Thursday, 10 April 2008

Solar tsunami

Astronomers have captured the first footage of a solar "tsunami" hurtling through the Sun's atmosphere at over a million kilometres per hour.
Naturally, this type of tsunami does not involve water; instead, it is a wave of pressure that travels across the Sun very fast.In a solar tsunami, a huge explosion near the Sun, such as a coronal mass ejection or flare, causes a pressure pulse to propagate outwards in a circular pattern. Last year's solar tsunami, which took place on 19 May 2007, lasted for about 35 minutes, reaching peak speeds about 20 minutes after the initial blast.
Co-author David Long, from Trinity College Dublin (TCD), Ireland, commented: "The energy released in these explosions is phenomenal; about two billion times the annual world energy consumption in just a fraction of a second on the Sun, magnetic fields also helped the waves along. The phenomenon is therefore known as a magneto-acoustic wave.
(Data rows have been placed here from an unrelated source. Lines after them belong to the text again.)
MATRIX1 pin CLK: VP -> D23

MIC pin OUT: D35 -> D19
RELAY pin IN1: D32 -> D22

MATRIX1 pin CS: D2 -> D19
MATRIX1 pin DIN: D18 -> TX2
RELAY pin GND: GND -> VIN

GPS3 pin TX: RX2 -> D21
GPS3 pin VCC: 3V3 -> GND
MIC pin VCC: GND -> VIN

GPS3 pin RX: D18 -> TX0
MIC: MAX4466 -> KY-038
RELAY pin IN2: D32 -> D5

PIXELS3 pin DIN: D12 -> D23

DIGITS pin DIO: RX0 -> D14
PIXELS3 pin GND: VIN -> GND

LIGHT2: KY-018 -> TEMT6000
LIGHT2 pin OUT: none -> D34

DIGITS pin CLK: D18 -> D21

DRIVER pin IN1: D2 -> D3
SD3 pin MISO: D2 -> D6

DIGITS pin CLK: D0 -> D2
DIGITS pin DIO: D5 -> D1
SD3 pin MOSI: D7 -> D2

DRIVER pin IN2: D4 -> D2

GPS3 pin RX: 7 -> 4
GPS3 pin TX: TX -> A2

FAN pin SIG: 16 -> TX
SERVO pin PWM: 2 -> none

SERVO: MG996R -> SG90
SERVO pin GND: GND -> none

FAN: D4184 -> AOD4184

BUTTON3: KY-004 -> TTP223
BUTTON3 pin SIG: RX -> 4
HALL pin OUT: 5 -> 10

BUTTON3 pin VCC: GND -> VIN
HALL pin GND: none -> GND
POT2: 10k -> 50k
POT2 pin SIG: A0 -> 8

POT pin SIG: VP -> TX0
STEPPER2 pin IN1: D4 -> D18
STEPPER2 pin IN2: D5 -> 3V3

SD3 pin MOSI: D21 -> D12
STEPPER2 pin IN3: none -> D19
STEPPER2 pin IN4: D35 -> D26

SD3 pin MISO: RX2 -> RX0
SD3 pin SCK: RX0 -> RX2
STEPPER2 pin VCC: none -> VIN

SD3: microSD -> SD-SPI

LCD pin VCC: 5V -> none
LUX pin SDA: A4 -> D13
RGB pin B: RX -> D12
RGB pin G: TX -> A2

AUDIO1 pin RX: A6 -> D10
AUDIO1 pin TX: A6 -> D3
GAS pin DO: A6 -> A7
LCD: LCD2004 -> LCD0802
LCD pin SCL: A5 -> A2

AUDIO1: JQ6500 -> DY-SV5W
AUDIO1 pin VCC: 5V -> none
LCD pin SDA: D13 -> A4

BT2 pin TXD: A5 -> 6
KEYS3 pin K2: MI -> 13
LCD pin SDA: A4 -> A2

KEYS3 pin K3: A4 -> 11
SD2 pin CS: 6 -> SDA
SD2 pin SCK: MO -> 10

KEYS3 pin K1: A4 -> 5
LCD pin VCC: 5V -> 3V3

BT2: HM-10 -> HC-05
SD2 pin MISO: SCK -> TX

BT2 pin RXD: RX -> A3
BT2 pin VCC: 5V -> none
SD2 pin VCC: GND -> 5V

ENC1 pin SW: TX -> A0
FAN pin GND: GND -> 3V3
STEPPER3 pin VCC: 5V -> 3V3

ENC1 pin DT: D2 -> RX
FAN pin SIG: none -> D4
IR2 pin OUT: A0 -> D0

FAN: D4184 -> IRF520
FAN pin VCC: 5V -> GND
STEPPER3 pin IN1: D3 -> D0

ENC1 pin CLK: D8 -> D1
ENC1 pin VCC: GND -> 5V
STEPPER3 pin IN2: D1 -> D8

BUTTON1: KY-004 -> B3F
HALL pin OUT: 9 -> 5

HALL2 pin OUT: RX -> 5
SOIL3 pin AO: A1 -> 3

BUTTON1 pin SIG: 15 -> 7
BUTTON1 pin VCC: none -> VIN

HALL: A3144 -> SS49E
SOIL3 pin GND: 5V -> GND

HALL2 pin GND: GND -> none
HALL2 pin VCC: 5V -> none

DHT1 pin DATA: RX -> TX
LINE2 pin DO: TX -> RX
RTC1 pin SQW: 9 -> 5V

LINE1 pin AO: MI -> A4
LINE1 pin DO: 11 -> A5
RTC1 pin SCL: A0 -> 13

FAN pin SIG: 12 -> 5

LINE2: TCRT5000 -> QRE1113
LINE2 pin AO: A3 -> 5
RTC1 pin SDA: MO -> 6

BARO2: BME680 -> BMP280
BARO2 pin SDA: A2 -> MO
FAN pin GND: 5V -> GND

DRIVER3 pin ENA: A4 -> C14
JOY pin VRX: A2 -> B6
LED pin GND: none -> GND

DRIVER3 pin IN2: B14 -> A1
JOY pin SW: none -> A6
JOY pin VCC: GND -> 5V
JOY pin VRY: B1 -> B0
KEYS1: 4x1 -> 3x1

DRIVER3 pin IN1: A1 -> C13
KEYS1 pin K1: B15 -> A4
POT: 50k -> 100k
Stereo's Extreme Ultraviolet Imager (EUVI) instruments monitor the Sun at four wavelengths, which allowed astronomers to see how the wave moved through the different layers of the solar atmosphere. "We were able to show for the first time that this wave actually propagates almost all the way from the surface of the Sun to high up in the Sun's atmosphere," said Dr Gallagher. The researchers even saw the pressure wave bouncing off irregular regions of the Sun’s atmosphere, generating reflections or diffraction patterns - exactly as tsunamis have been observed to do on Earth when they crash against land.